Historische Lokomotive stammt aus den 1930er Jahren
In Augsburg stiegen die Gäste auf die Dampflok 41018 um, die sie bis nach Nördlingen brachte. Die Dampflok werde mit Öl angeheizt, was Ende der 1930er Jahre der neueste Stand der technischen Entwicklung gewesen sei, erklärt Böhnlein. In den letzten Jahren des Dampfbetriebs sei das eine große Erleichterung gewesen, da der Heizer keine Kohle mehr schaufeln, sondern nur noch den Hahn aufdrehen musste. Bei der eingesetzten Dampflok 41018 handle es sich um die letzte Dampflok dieser Baureihe, sagt Böhnlein, und sie stehe im Museum „Bahnpark Augsburg“. Die Lok ist im Eigentum einer Interessengemeinschaft, einem kleinen Verein aus Dampflok-Liebhabern, der diese Lok finanziere und unterhalte.

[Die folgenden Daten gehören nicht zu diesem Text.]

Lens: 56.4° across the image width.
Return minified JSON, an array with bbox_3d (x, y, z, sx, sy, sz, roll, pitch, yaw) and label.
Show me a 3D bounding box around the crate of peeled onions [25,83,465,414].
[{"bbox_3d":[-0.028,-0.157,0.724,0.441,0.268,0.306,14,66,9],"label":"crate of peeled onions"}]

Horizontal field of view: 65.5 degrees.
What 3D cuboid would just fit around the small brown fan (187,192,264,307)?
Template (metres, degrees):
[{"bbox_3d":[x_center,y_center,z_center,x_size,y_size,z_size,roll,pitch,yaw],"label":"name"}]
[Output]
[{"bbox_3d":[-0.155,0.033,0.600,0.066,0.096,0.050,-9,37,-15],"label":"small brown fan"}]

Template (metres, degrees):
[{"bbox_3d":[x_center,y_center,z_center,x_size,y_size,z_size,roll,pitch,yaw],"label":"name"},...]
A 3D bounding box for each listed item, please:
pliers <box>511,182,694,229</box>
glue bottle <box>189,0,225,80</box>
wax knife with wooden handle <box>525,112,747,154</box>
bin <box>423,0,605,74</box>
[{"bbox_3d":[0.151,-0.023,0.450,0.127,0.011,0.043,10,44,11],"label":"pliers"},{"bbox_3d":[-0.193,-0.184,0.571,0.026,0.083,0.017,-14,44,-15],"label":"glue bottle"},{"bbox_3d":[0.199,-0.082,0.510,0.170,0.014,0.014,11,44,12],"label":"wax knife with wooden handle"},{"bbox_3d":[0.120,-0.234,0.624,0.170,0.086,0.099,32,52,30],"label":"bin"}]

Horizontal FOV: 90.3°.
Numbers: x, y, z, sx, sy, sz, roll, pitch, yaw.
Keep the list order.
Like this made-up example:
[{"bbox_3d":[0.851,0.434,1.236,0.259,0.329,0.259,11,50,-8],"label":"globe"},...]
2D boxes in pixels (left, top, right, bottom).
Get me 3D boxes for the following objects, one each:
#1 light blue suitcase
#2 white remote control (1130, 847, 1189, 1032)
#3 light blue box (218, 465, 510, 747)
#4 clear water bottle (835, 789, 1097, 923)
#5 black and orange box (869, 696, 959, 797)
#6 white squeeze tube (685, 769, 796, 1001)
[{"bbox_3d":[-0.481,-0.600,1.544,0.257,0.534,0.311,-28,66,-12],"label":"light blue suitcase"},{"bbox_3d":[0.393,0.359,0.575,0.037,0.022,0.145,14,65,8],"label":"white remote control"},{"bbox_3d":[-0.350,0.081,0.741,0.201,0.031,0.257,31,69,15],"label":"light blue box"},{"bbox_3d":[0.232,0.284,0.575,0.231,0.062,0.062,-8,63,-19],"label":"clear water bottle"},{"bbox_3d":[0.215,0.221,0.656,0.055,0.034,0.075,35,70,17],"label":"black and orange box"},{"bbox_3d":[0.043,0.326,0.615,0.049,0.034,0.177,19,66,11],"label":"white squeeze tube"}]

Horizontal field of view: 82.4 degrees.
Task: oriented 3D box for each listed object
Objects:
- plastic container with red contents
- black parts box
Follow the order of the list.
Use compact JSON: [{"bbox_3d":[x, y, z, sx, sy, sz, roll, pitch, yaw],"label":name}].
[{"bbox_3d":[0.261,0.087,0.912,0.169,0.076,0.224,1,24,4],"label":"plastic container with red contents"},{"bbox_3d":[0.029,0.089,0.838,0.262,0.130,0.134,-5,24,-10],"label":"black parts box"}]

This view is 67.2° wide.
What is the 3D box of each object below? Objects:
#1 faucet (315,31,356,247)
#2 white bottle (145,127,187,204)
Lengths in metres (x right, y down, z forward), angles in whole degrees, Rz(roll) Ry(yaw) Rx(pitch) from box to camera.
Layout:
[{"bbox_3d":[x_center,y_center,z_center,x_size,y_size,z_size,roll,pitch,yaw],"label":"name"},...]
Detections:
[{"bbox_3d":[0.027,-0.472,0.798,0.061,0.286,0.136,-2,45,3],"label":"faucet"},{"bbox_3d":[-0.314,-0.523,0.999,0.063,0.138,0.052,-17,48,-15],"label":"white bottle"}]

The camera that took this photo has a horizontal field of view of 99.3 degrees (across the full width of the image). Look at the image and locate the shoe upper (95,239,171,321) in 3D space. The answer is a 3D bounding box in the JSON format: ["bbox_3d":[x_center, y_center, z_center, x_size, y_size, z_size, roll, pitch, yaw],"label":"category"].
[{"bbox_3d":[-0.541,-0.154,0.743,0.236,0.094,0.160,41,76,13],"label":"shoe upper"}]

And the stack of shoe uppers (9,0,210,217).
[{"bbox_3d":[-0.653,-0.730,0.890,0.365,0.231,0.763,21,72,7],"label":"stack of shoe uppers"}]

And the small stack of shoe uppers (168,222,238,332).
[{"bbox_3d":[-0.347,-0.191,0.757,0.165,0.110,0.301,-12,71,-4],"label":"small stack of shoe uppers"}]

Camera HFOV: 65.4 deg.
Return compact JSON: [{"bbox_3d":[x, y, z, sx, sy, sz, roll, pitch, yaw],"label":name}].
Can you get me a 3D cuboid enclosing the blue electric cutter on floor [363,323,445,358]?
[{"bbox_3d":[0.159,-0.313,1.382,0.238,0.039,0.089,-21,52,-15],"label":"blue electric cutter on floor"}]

Die Lok 41018 sei eine der letzten Dampflokomotiven, die bei der Bundesbahn eingesetzt worden seien, bis 1977 – danach sei sie privat aufgekauft und revidiert worden, letztes Jahr habe die Hauptuntersuchung stattgefunden. Die Fahrt nach Nördlingen ist eine der größeren Fahrten, die die Lok unternimmt, in Augsburg sei sie zuletzt auf kürzeren Strecken, etwa an den Ammersee, eingesetzt worden. Für die Nutzung der Gleise auf der historischen Fahrt muss der Veranstalter eine Trassengebühr an das Infrastrukturunternehmen der Deutschen Bahn entrichten. In der zweiten Klasse betrug der Preis für den gesamten Ausflug pro Erwachsener 75 Euro.
Die Idee zu der Fahrt, sagt Böhnlein, sei bei einem Treffen von Museumsmitarbeitern mit der Stadtverwaltung Anfang dieses Jahres entstanden. Nachdem die Gerd-Müller-Statue im November 2022 eingeweiht worden war, habe man überlegt, wie die Verbindung zwischen München, dem sportlichen Wirkungsort Müllers, und Nördlingen als seinem Geburtsort vertieft werden könnte. Mariä Himmelfahrt sei als Termin bewusst gewählt worden, da aufgrund des katholischen Feiertags in München mehr Gäste zusammenkämen, die in Nördlingen, wo die Läden hingegen geöffnet haben, auch einkaufen und essen gehen könnten. So profitierten auch der Einzelhandel und die Gastronomie.